El otro día, en la azotea de mi edificio, mi hermano se estrenaba en esta ola de protestas. No había visto a los GNB apoderarse de la Autopista ni bombardear nuestro edificio. Yo fui la primera en decirle cuando intentó lanzar un primer y tímido insulto: "No grites que después nos fumigan". Uno a uno los vecinos se sumaron: "Si. No tienes experiencia. Ya estamos entrenados. No hay que gritarles".
No habían pasado más de 10 minutos de estas exhortaciones cuando un GNB empezó a pelear con uno de mis vecinos. Y todos pasamos, -como un Ferrari-, de absoluta normalidad y compostura al griterío feroz de una turba que está dispuesta a destrozar a quien venga.
El GNB se bajó de la moto. Hizo el ademán de subir. Nadie se rajó. Le gritamos más duro. Buscó algo en un bolso. Yo pensé que sería un revolver, algo más letal. Pensé que si decidían subir no habría hacia dónde correr. Pero no nos intimidamos. Llegó un punto en que mi vecino le gritó: "Ven y pelea con estas dos a ver si tienes bolas". Por supuesto que yo estaba entre "estas dos". Proferí insultos que ni siquiera sabía que sabía.
El GNB lo pensó.
Se fue furioso.
Pero antes disparó 1 bomba lacrimógena en la azotea. Directo contra nosotros que, técnicamente, sólo insultábamos. Se montó en su moto. Iracundo Pero regresó. Del otro lado de la Autopista. Intentaba llevarse a unos manifestantes atrapados en una de las calles de atrás. Gritamos a todo pulmón para defenderlos. Lanzó la segunda bomba y mi hermano casi se asfixió. Pura pimienta. Yo le gritaba: "no corras, no corras". Iba dando tumbos, ciego, chocando contra las columnas. Yo iba detrás de él con apenas un ojo abierto, Polifemo vigilante, para que él no se hiciera mas daño. Le di el Maalox.
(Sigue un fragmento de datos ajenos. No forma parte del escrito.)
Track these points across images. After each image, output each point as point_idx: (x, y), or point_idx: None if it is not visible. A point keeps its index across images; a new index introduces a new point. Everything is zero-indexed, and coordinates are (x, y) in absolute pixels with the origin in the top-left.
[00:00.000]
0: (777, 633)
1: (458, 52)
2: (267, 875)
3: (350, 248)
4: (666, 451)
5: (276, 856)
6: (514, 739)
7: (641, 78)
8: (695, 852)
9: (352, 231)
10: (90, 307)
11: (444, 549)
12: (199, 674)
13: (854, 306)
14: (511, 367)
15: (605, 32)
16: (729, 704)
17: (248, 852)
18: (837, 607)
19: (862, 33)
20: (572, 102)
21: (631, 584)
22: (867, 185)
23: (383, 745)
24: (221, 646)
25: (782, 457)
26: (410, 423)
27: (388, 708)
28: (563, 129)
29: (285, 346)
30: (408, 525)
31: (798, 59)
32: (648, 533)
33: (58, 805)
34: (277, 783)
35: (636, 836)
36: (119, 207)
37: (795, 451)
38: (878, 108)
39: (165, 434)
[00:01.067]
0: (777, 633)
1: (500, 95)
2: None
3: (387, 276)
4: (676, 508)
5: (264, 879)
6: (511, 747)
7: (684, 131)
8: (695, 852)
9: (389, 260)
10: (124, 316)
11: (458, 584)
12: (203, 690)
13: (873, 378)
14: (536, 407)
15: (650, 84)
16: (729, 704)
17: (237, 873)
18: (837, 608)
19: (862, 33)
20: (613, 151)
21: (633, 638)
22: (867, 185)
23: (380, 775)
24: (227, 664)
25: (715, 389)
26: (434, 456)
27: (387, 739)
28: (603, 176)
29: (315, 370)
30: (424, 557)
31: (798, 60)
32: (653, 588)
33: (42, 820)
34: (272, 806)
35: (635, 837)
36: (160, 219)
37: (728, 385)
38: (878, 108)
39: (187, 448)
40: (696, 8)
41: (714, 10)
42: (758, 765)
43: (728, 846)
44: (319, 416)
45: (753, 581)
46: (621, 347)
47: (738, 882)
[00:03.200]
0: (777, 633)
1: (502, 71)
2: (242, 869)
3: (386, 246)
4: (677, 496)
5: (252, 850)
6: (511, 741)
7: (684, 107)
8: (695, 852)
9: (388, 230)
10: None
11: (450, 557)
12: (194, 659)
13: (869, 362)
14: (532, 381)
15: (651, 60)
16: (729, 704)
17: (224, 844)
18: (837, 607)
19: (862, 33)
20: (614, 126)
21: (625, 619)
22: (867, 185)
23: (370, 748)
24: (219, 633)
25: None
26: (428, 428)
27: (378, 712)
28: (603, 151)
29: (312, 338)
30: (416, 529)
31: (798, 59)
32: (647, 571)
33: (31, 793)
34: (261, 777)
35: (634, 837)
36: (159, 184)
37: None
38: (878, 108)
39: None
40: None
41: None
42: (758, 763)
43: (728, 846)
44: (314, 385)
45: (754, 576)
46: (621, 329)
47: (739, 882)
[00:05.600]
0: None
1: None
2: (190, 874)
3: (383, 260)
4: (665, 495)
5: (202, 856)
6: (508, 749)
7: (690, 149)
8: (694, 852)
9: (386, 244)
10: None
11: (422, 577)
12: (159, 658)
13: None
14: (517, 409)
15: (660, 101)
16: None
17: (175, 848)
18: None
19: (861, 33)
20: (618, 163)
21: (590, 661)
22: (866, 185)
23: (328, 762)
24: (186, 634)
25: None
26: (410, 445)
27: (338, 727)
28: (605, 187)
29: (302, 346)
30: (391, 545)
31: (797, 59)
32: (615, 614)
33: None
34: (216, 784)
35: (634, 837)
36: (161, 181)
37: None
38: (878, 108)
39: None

Y me miró con cara de estupor.
Si, está desentrenado.
LA NOCHE.
Horas después, ya de noche, salí a dar una vuelta de reconocimiento por Los Chaguaramos, Santa Mónica, Bello Monte, Las Mercedes, Chacao, Altamira, Los Palos Grandes y El Rosal. Algunas barricadas aún ardían. Se notaba la batalla de horas antes. Y entonces observe un piquete enorme resguardado, oculto en la oscuridad en el Distribuidor Altamira. Asechando. Apenas unos metros más allá los ví: 3 muchachos de Resistencia solos a las 9 de la noche defendiendo una barricada.
Me acerqué. Conversé con ellos. No tendrían más de veinte. Y me fui con una angustia de madre. Yo, que nunca he parido, estos días soy madre de todos esos muchachos. Son mis hijos. Nuestros hijos. No logro evitarlo. Los padezco, los sufro como si fueran mis muchachos que aún no han regresado a casa. Ando con el corazón en la boca cuando los veo. Con sus escudos. Con su convicción. Con su derecho a la protesta y a soñar un país mejor. No sabía que esa mamá habitaba dentro de mi. Supongo que así nos sentimos todas, Las que parimos y las que no.
Sólo digo: no permitan que esos, nuestros hijos. Mis hijos. Los que tienen casa y los que viven en la calle, se sientan solos en su lucha. Acompañémolos. Es imperdonable que 3 muchachos con apenas una capucha, un escudo y un par de molotovs estén solos peleando esta pelea. Hay que estar. Ser responsables. Son nuestros hijos.
Nuestros hijos solos en un toque de queda de facto. En un Estado Marcial que ni siquiera aspira ya a disimularlo.